Uma votação na Câmara de Niterói, na última semana, derrubou o projeto de lei 190/2020 de autoria do vereador Leandro Portugal (PV), que tinha como objetivo proibir a circulação de motocicletas com escapamentos adulterados na cidade, trazendo para o poder municipal a atribuição da fiscalização, através da Guarda Municipal e da NITTRANS.

Apesar de aprovado em 1ª e 2ª discussão pelos vereadores em setembro, o projeto foi vetado pelo prefeito Rodrigo Neves. Ao retornar para a Câmara, o veto foi mantido por votação de 9 a 7 entre os vereadores. A votação apertada entre os parlamentares no plenário teve os votos:

CONTRA O PROJETO – Carlos Macedo; João Gustavo; Andrigo de Carvalho; Milton Cal; Renatinho da Oficina; Renato Cariello; Ricardo Evangelista; Beto da Pipa e Verônica.

*MATERIAL EXTRAÍDO:*
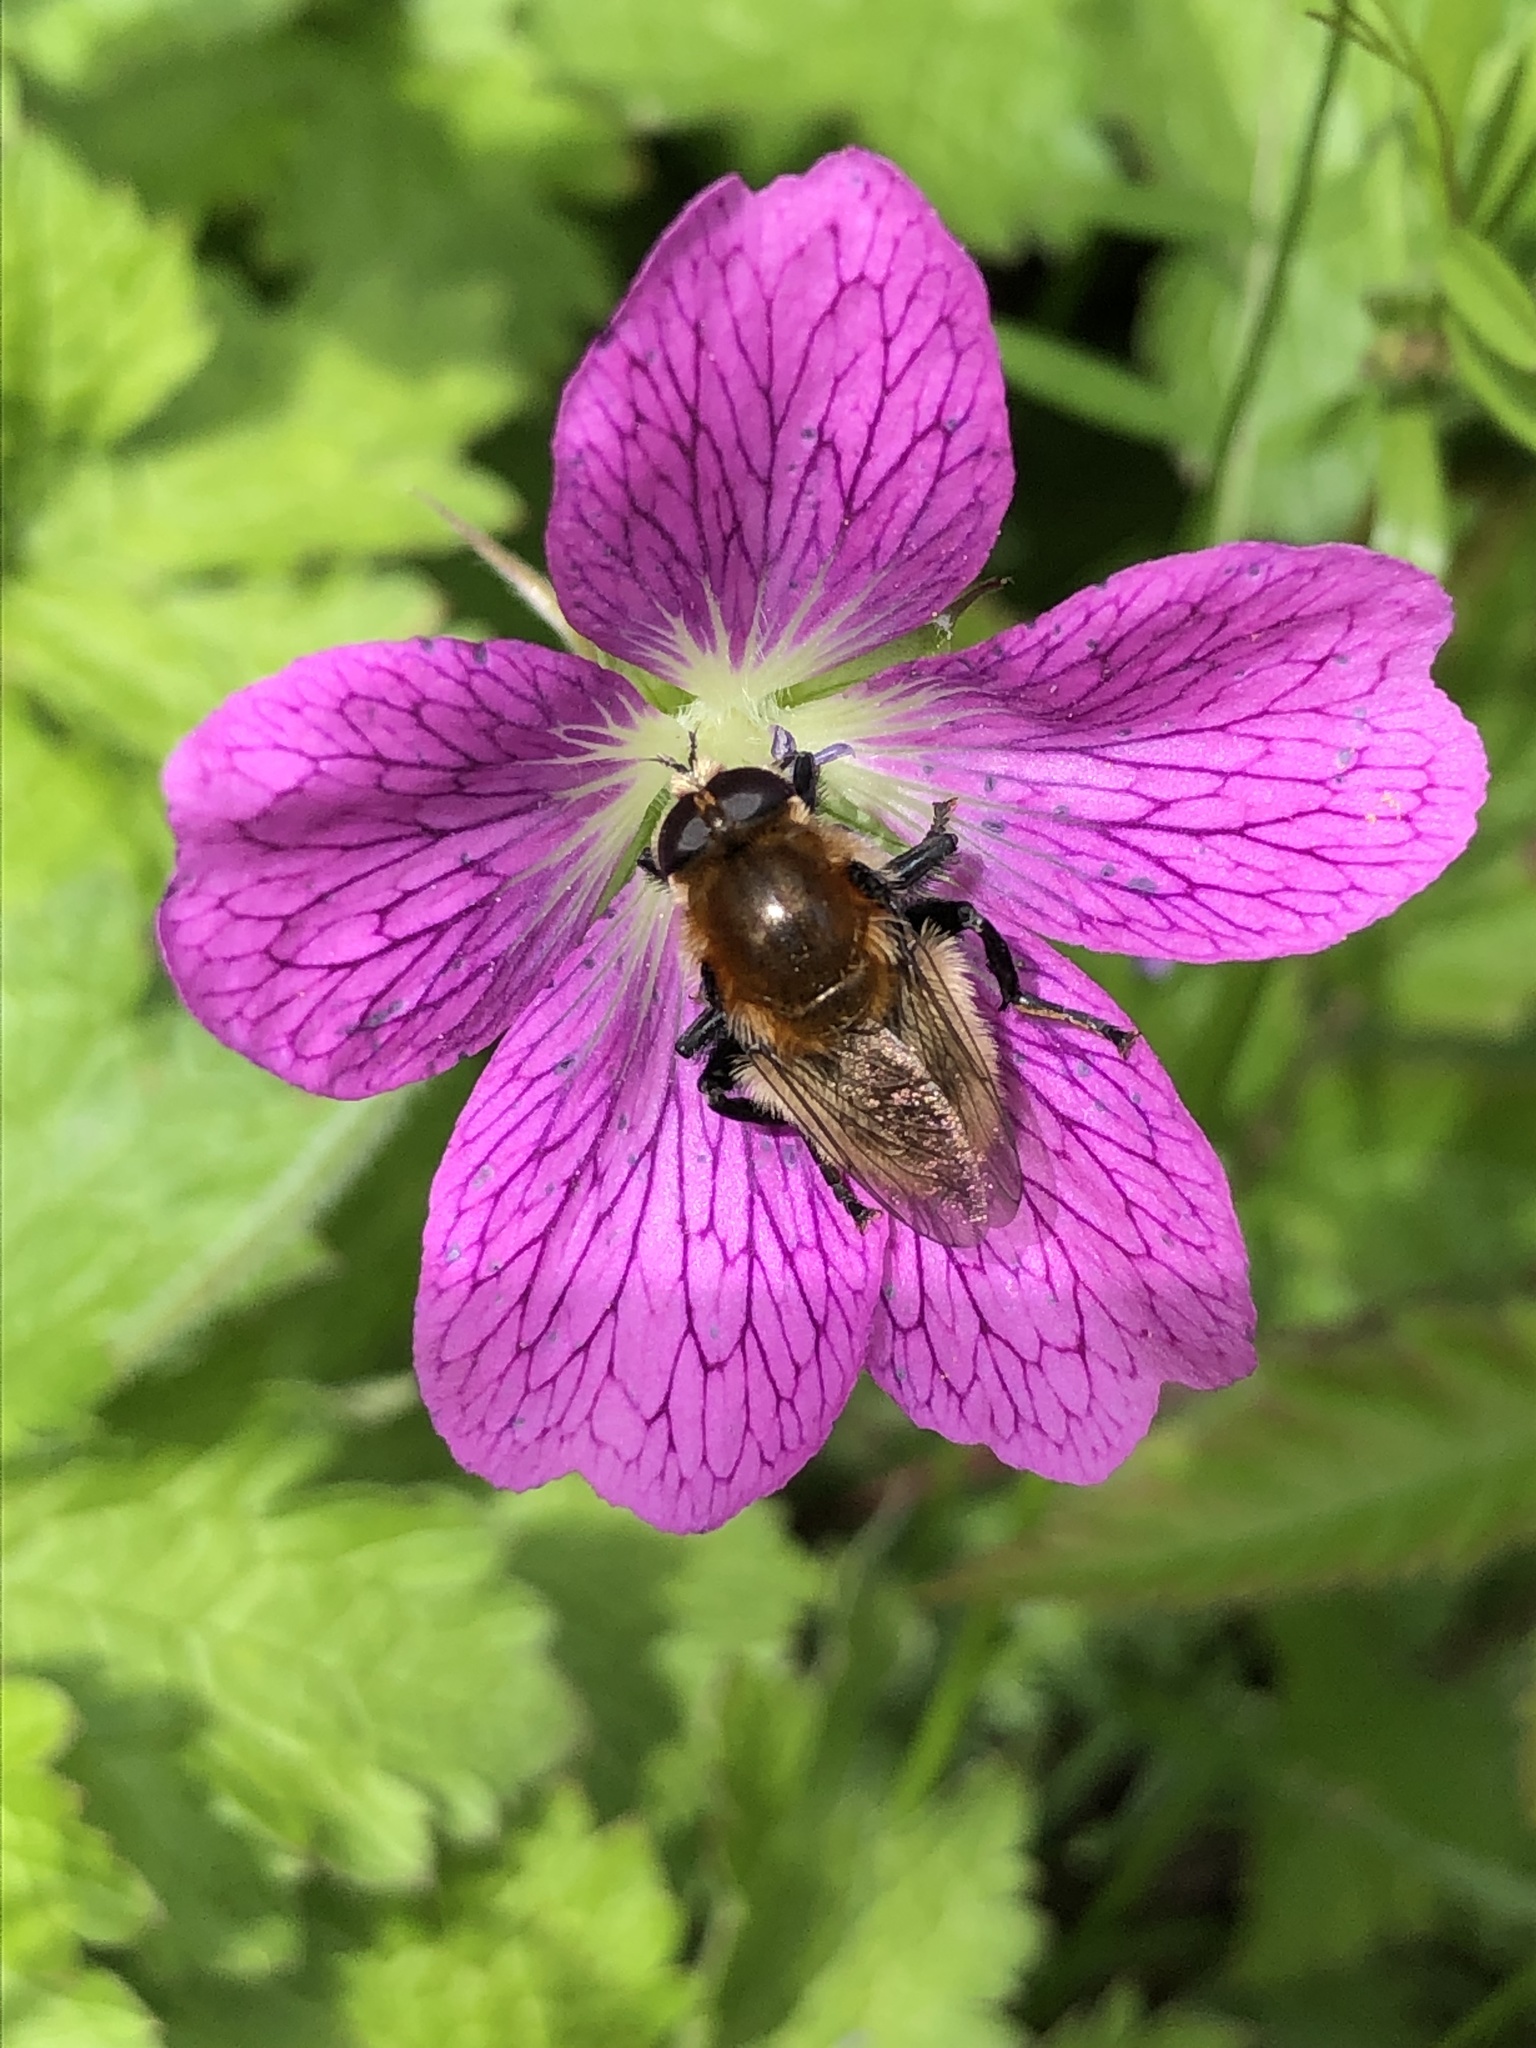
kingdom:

...

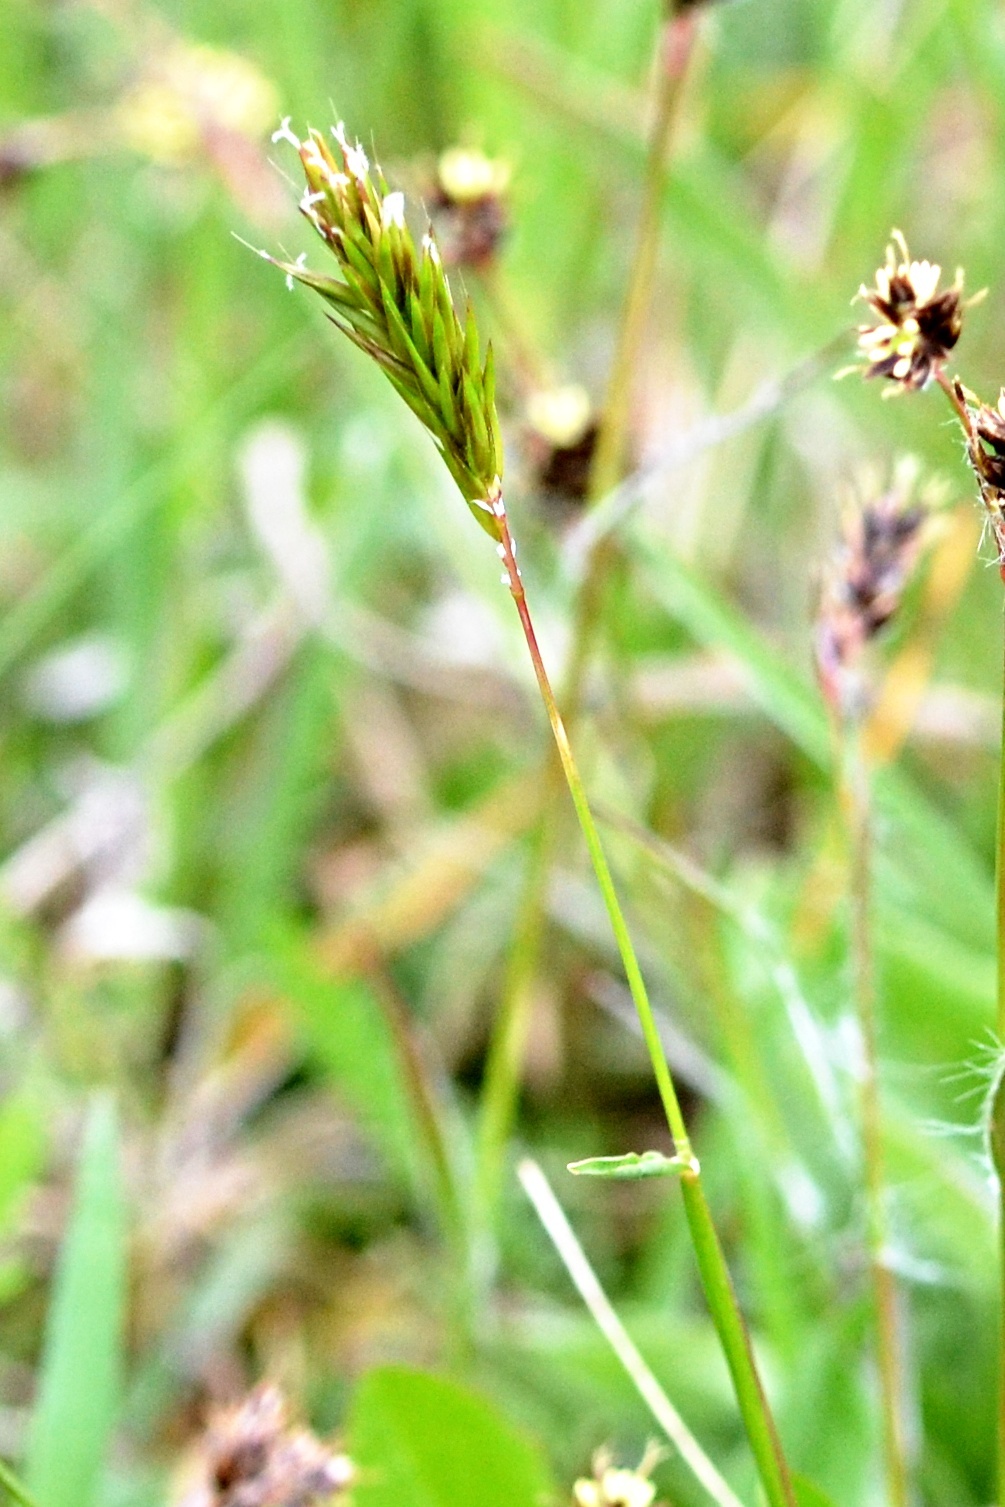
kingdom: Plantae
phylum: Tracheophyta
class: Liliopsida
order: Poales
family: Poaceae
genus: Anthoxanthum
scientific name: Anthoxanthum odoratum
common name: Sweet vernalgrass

* * *

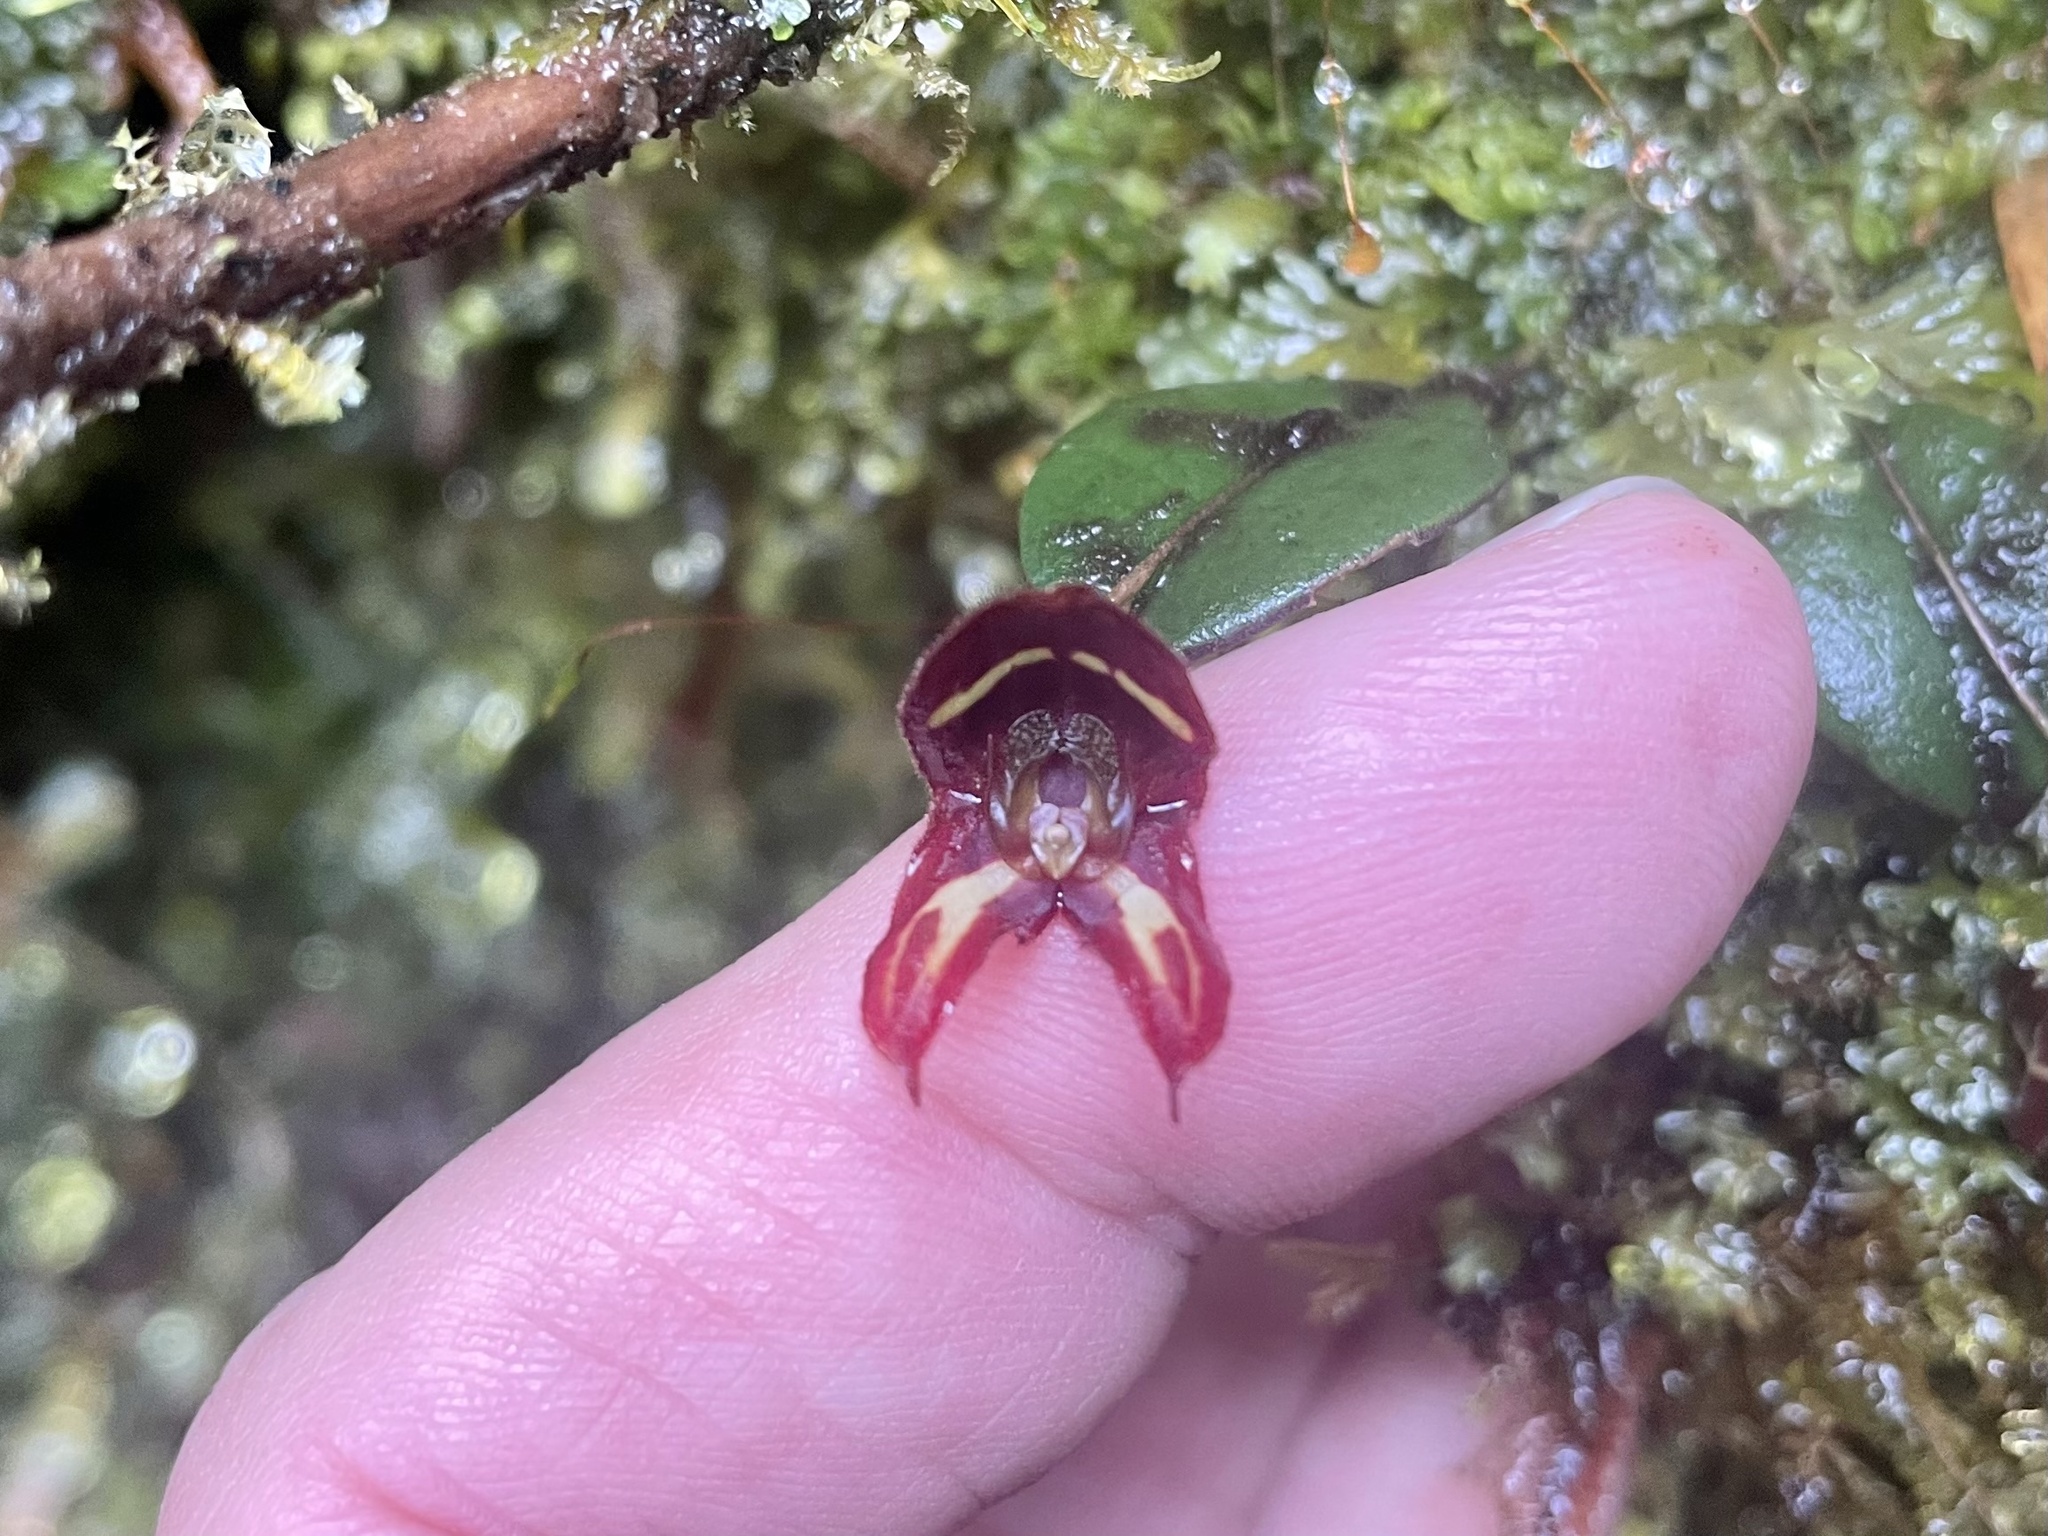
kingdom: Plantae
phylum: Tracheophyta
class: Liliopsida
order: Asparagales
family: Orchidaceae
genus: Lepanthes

*TAREFAS A EXECUTAR:*
1. Liste todas as instituições municipais de Niterói citadas no texto sobre o veto ao projeto de lei.
2. Transcreva literalmente o trecho do texto sobre o veto ao projeto de lei que começa nas palavras "Uma votação na" e termina após as palavras "e da NITTRANS.".
As linhas não têm relação com o texto.

*RESPOSTAS EM ORDEM:*
1. Câmara de Niterói; Guarda Municipal; NITTRANS

2.
Uma votação na Câmara de Niterói, na última semana, derrubou o projeto de lei 190/2020 de autoria do vereador Leandro Portugal (PV), que tinha como objetivo proibir a circulação de motocicletas com escapamentos adulterados na cidade, trazendo para o poder municipal a atribuição da fiscalização, através da Guarda Municipal e da NITTRANS.